[Extracted page text data]

···

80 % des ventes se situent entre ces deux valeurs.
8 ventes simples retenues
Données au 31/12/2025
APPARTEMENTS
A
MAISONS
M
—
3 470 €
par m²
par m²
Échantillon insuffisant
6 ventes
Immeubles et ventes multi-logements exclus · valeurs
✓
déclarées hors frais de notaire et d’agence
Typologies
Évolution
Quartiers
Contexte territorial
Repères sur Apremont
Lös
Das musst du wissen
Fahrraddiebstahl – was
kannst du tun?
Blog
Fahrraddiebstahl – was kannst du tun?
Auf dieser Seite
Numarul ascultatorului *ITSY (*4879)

···

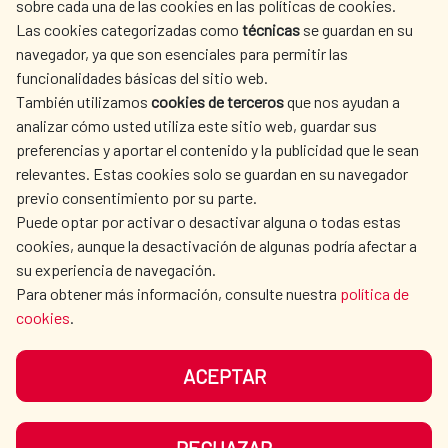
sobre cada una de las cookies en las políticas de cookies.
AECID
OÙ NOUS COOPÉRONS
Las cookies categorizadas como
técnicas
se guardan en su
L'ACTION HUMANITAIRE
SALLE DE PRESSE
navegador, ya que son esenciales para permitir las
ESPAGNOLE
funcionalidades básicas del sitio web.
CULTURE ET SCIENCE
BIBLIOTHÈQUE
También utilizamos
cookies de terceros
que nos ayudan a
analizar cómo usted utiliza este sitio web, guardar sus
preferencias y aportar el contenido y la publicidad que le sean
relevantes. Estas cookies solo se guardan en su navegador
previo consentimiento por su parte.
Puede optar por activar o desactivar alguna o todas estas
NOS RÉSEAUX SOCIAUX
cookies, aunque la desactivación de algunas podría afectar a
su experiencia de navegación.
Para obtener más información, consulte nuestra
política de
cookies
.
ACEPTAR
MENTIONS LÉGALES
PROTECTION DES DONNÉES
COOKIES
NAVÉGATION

···

When a line in the entries above holds the word "navegador", add it to the count, then state only the count.

Task answer
2